All of these exposure routes are real. The FDA specifically lists the vase water as a source of lily toxicity. Grooming pollen off a coat is explicitly documented as a cause of lily poisoning in cats that never ate a single leaf or petal. The toxin does not require GI ingestion of plant material to cause kidney failure — any route that delivers the nephrotoxic compound into a cat's system is sufficient.
This is why the only truly protective approach is not bringing true lilies into a home with cats. Not placing them on high shelves, not keeping them in a room the cat rarely enters — removing them entirely.
Prevention — The Only Thing That Actually Works
Do not bring true lilies (Lilium species) or daylilies (Hemerocallis species) into your home if you have cats. Do not plant them in a garden your cat can access. When receiving floral arrangements as gifts, inspect them for lilies and remove and dispose of any lily species before bringing the arrangement indoors.
When ordering or purchasing flowers, specifically request that the arrangement not contain any Lilium or Hemerocallis species. Many florists accommodate this request without issue — it is increasingly common as cat-owner awareness of lily toxicity has grown.
Safe alternatives that provide a similar aesthetic: roses, orchids, snapdragons, gerbera daisies, sunflowers, and Alstroemeria (Peruvian lily). None of these cause kidney failure in cats. Some can cause mild GI upset in large quantities, but they are categorically different from true lilies in toxicity.
✅ If You Suspect Lily Exposure — What to Do Right Now
- Remove your cat from access to the plant immediately.
- If there is pollen on the fur or face, gently wipe with a damp cloth — do not let the cat groom it off.

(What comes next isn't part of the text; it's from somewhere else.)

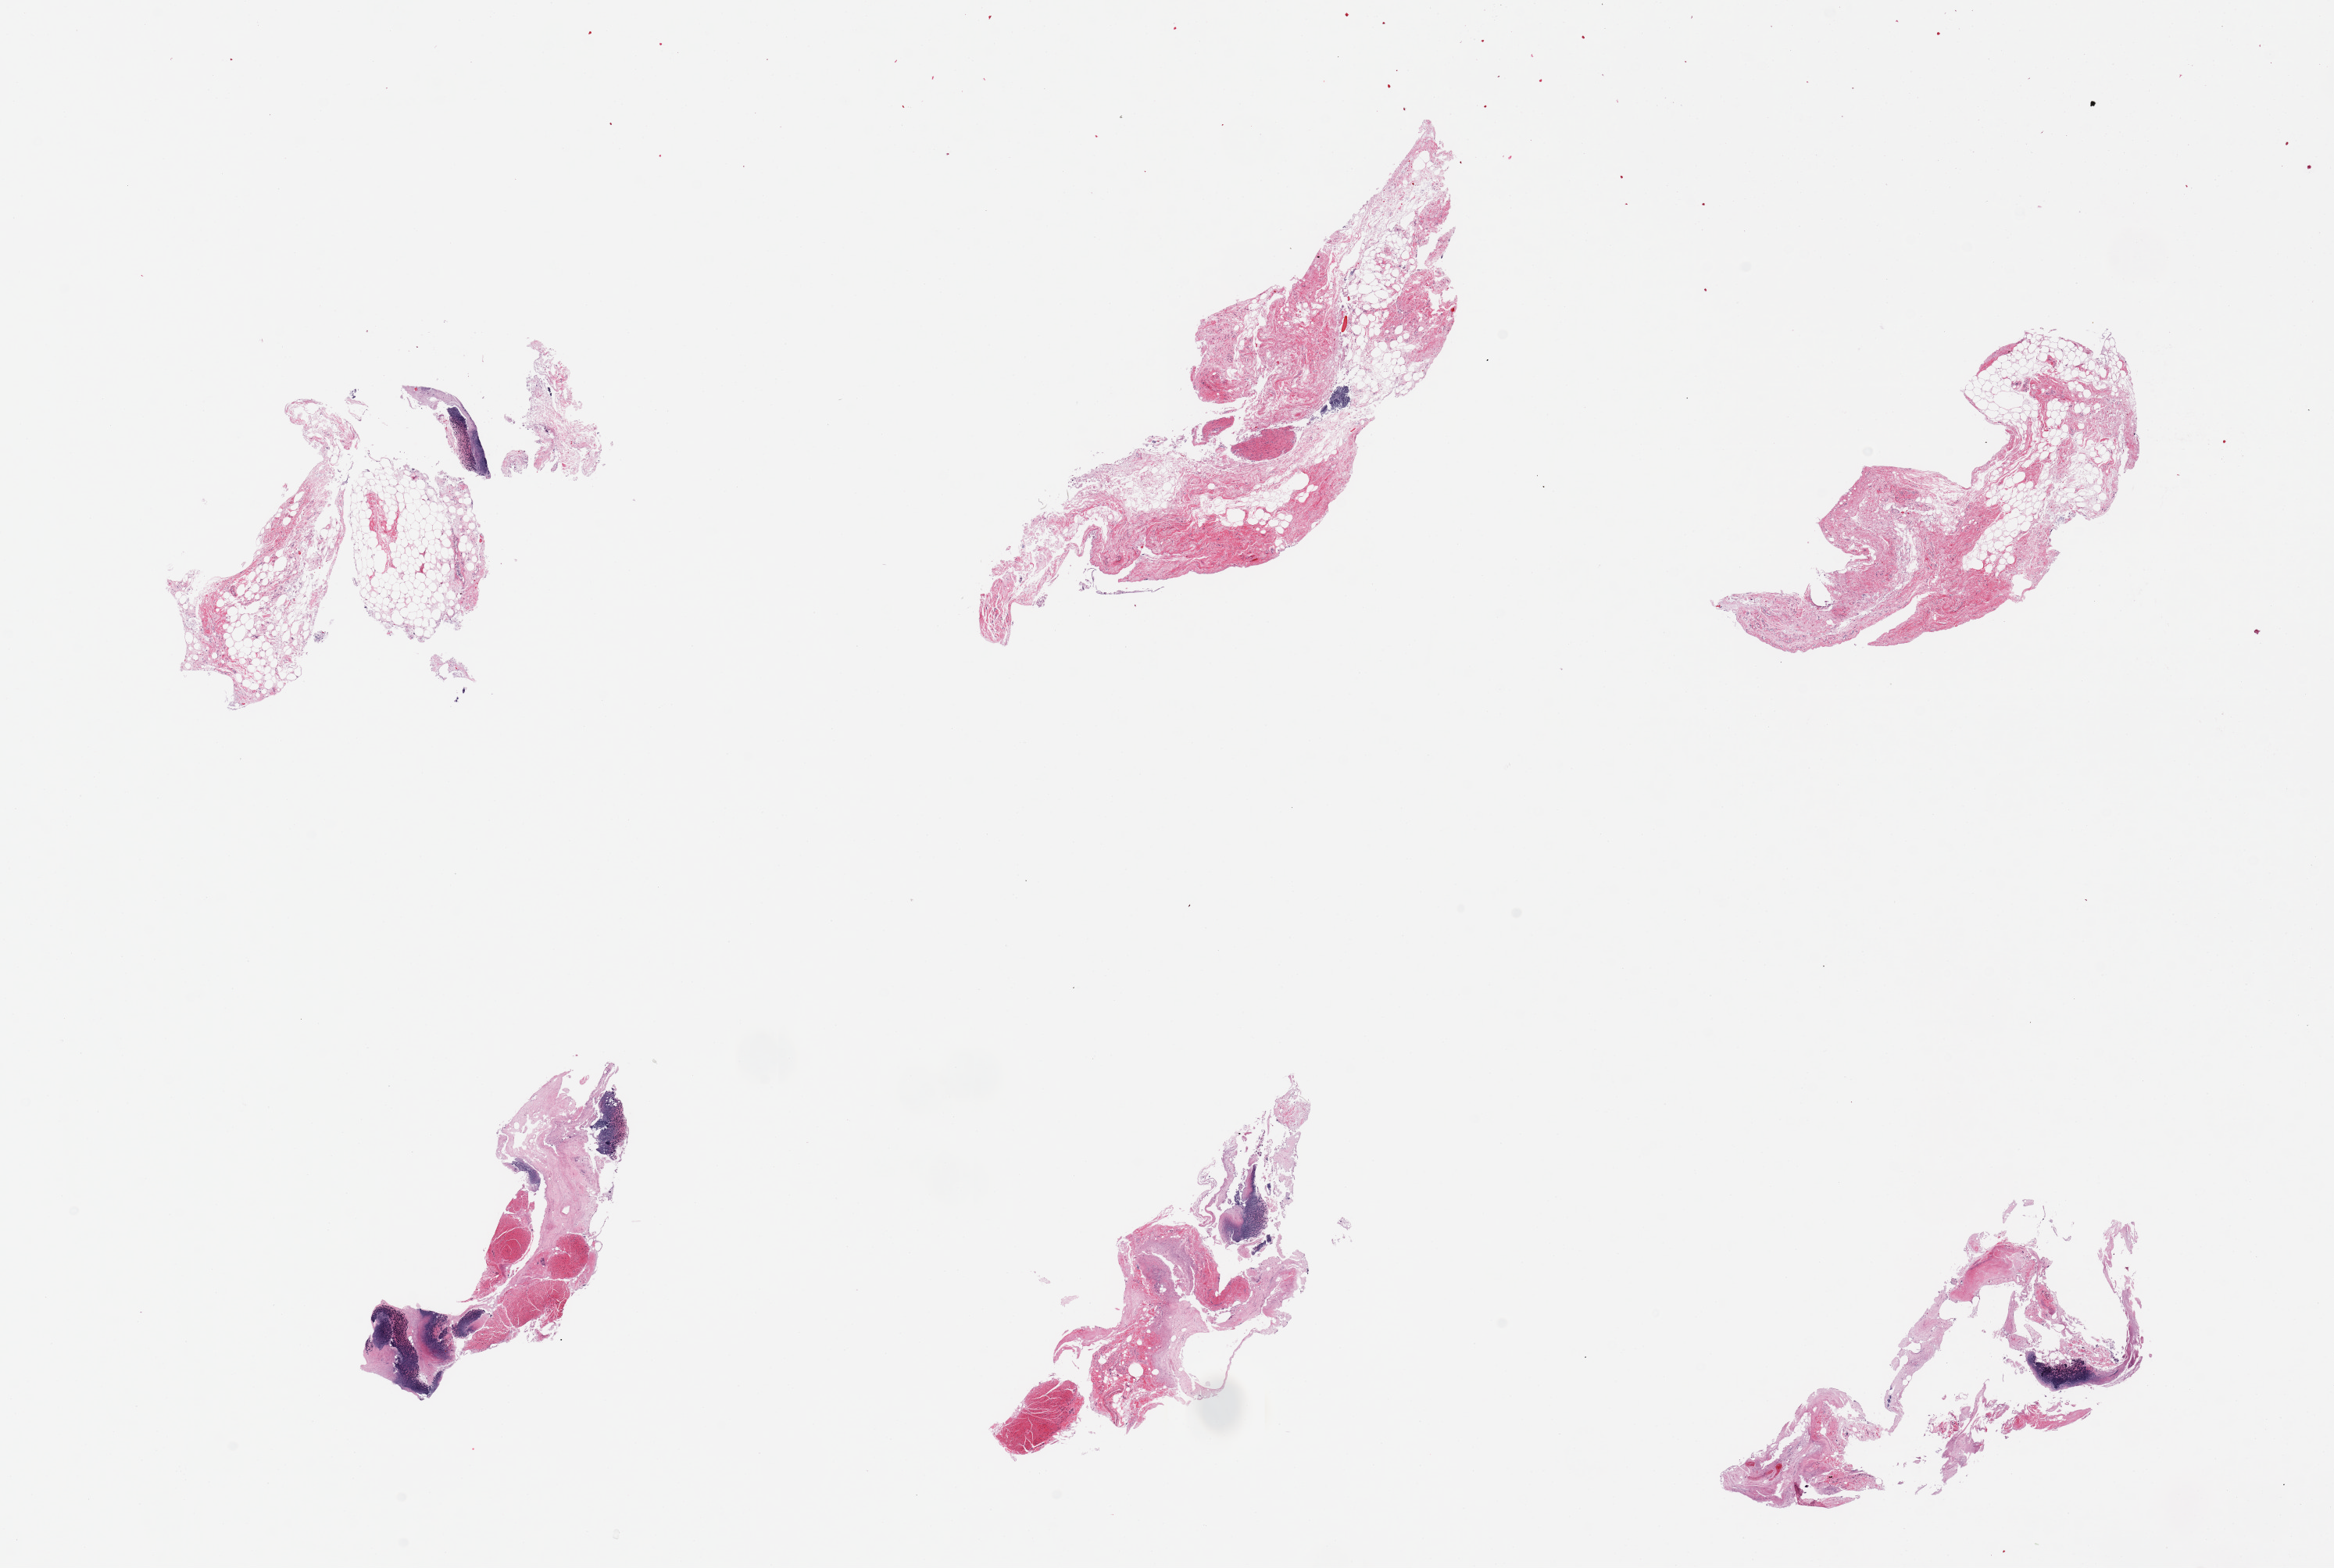
Whole-slide image, H&E stain, whole scanned area (about 23.6 x 15.9 mm, from a 20x scan) shown as a low-resolution overview. PAXgene-fixed paraffin-embedded (PFPE) section. Section of ileum (target tissue). Tissue donor sample. Donor sex: male.
- reviewer comment on this tissue sample: 6 pieces, mucosa largely sloughed, trace lymphoid aggregates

- Take a photo of the plant, or bring the plant or a piece of it with you to the vet.
- Call the vet or emergency animal hospital immediately — do not wait for symptoms.
- If outside business hours: ASPCA Animal Poison Control at (888) 426-4435 or Pet Poison Helpline at (855) 764-7661.
- Do not induce vomiting at home without veterinary instruction — hydrogen peroxide can cause severe GI damage in cats.
- Do not give any food, milk, or home remedy in an attempt to dilute the toxin.
- At the vet, be specific about the time of ingestion and the approximate amount consumed.
- Do not leave the clinic early because the cat "seems fine" — the false recovery window is real and it is dangerous.